● WHAT IS EXPECTED
Revise every entry by replacing "scientific name" with "binomial name" and keeping all other lines unchanged. Leave the pictures out of your answer.

(Dataset entries)
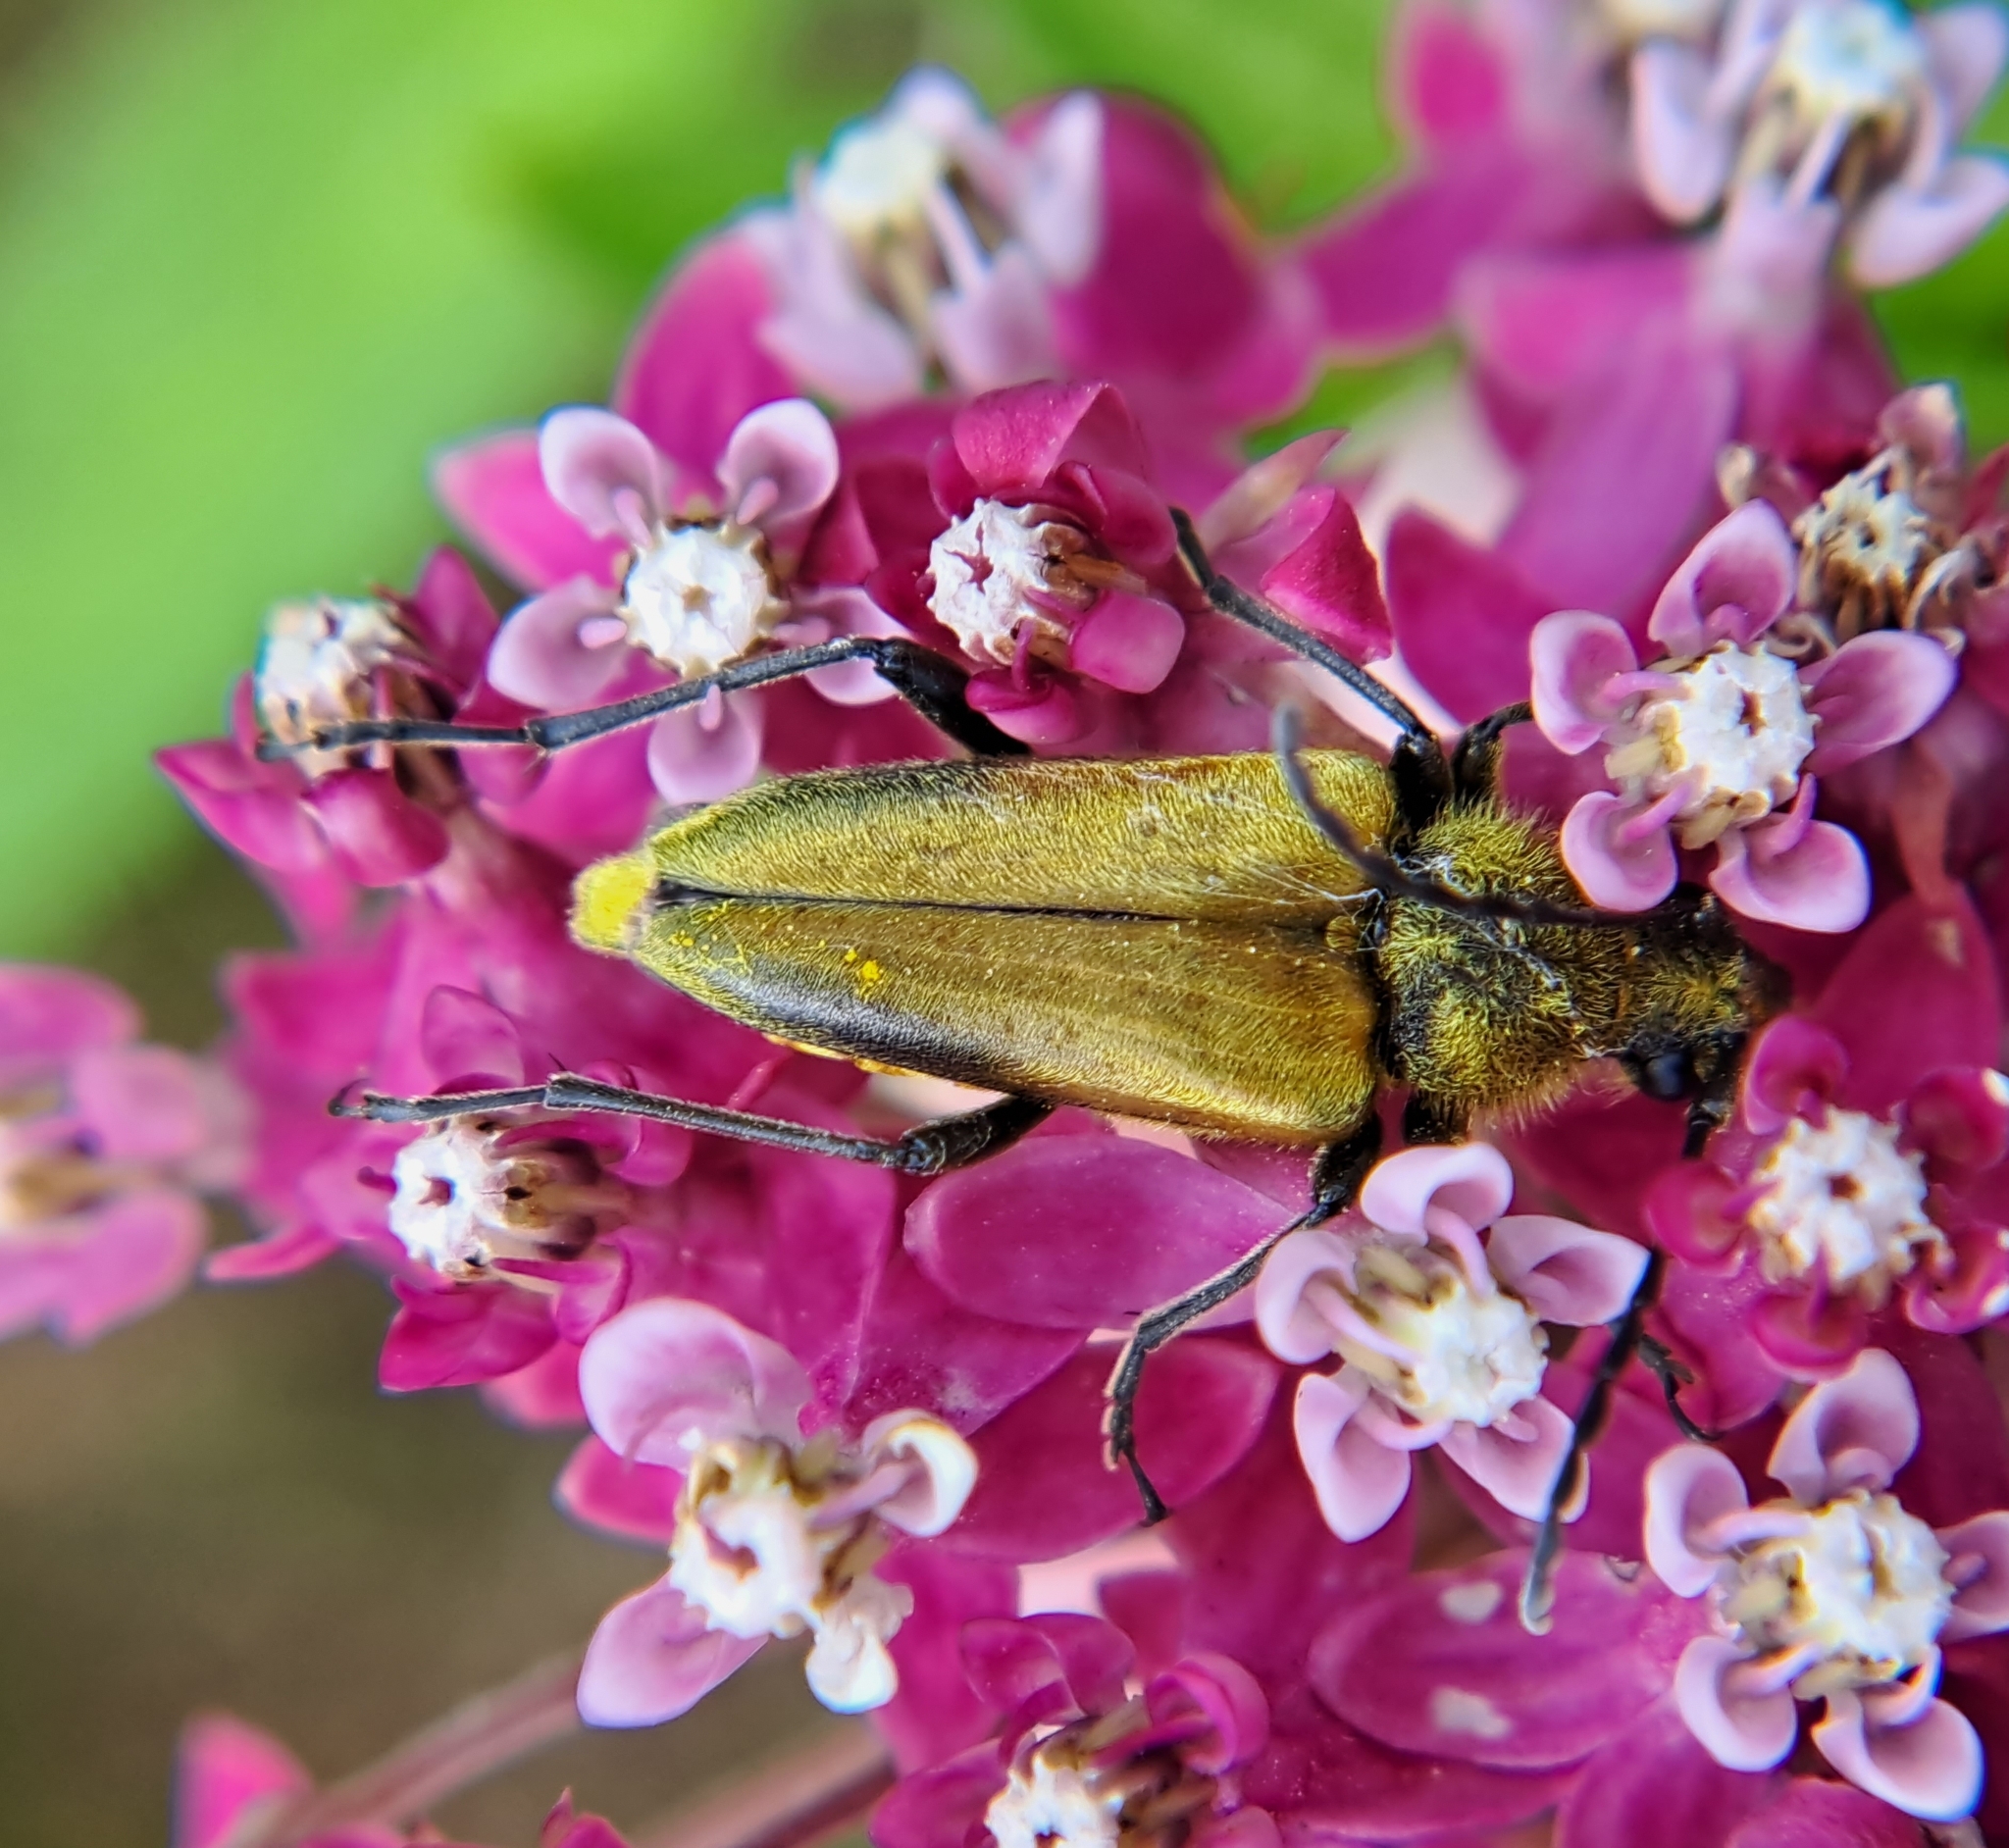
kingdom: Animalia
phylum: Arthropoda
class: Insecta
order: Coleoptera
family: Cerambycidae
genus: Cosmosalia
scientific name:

● CORRECT OUTPUT
kingdom: Animalia
phylum: Arthropoda
class: Insecta
order: Coleoptera
family: Cerambycidae
genus: Cosmosalia
binomial name:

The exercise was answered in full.